Dossiers - 25/05/02 - La gestion de Vitrolles

Mise au point de Catherine Mégret

Catherine Mégret se dit scandalisée par les accusations portées sur sa gestion à Vitrolles suite à la publication d'un rapport provisoire de la Cour régionale des comptes.
Catherine Mégret dénonce ces accusations pour trois raisons :

1/ Les pseudo-révélations résultent d'un rapport provisoire qui ne doit en aucune façon être rendu public. Elles sont faites comme par hasard en pleine campagne électorale, en contravention avec toutes les règles en vigueur, ce qui démontre la volonté explicite de nuire à la municipalité MNR et à la candidature de Bruno Mégret à l'élection législative des 9 et 16 juin prochains.

2/ Il s'agit du troisième contrôle de la municipalité MNR en 4 ans alors qu'il n'y a jamais eu d'enquête de la chambre régionale des comptes pendant les 15 ans de mandats socialistes précédents et qu'aucune ville de France ne subit une telle intensité de contrôles.

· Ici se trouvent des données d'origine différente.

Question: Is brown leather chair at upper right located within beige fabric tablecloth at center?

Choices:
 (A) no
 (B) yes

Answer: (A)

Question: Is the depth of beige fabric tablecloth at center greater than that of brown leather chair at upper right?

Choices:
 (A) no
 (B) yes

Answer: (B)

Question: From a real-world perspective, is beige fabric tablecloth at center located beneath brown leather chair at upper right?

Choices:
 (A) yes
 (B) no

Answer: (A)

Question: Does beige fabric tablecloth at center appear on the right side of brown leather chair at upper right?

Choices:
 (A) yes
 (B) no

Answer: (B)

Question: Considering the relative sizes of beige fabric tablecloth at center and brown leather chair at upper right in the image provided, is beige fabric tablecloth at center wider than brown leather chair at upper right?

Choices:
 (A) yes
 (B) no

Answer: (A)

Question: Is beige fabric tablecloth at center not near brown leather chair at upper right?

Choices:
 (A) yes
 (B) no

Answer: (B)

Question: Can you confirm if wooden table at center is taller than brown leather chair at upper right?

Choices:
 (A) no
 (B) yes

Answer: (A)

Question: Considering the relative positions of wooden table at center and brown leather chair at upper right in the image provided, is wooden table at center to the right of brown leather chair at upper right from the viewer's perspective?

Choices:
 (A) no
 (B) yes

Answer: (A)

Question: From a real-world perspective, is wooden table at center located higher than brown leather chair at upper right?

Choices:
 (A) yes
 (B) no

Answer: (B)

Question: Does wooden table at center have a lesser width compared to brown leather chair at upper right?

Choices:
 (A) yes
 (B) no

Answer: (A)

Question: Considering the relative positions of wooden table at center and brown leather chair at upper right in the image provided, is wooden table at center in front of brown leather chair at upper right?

3/ Ces accusations mélangent, dans le temps et dans la présentation, la gestion de la municipalité Mégret et celle de la municipalité socialiste précédente. L'essentiel des observations négatives portant au demeurant sur la gestion de l'ancien maire socialiste. Il en va ainsi de la politique de " fuite en avant " dénoncée dans un article du Monde du 16 mai. De même, les dépenses structurelles comme l'accumulation des dettes et le recrutement d'un personnel trop nombreux sont clairement imputables au passif de la municipalité socialo-communiste.

S'agissant de la gestion courante de la municipalité actuelle, Catherine Mégret s'enorgueillit d'avoir ramené le montant de la dette par habitant de 22 000 à 15 000 francs, d'avoir augmenté les dépenses d'investissement et d'avoir dans le même temps baissé les impôts alors que la plupart des maires nouvellement élus alourdissent la fiscalité en début de mandat.

Catherine Mégret rappelle qu'elle a diminué de moitié ses frais de représentation par rapport à ceux de l'ancien maire socialiste. Elle dénonce la mauvaise foi des critiques formulées au sujet de leur utilisation le week-end car c'est justement lorsque les administrés ne travaillent pas que le maire peut les rencontrer le plus facilement.

La même remarque s'applique aux téléphones portables qui ont été ramenés de 150 à 80 à l'initiative de la municipalité MNR, ce qui est un nombre modeste au regard du millier d'agents employés par la commune. Le recours à la téléphonie mobile tend d'ailleurs, en ce début du XXI° siècle, à remplacer l'usage du téléphone fixe et constitue un gage d'efficacité et d'adaptation aux évolutions technologiques, à l'image de ce qui se pratique dans les entreprises.

S'agissant par ailleurs des critiques portant sur la privatisation des services de nettoiement et de ramassage des ordures, Catherine Mégret rappelle simplement que le coût global de ces services a ainsi pu être réduit de 19 à 13 millions de francs et la taxe d'enlèvement des ordures ménagères réduite de 25%.
Pour ce qui est enfin des heures supplémentaires jugées excessives, Catherine Mégret rappelle qu'elles sont dans la norme, qu'elles concernent essentiellement la police municipale et qu'elles ne font que traduire sa volonté d'une action efficace de lutte contre l'insécurité au service des habitants.
Quant au volet judiciaire de ces attaques, il s'inscrit dans une démarche totalement partisane et politicienne du préfet et du procureur de la République qui poursuivent systématiquement les actes et les membres de la municipalité de Vitrolles alors que dans le même temps jamais aucune suite n'est donnée aux plaintes de Catherine Mégret ou des membres de la municipalité.

Une procédure a d'ailleurs été engagée à l'encontre du procureur de la République devant le Conseil supérieur de la magistrature.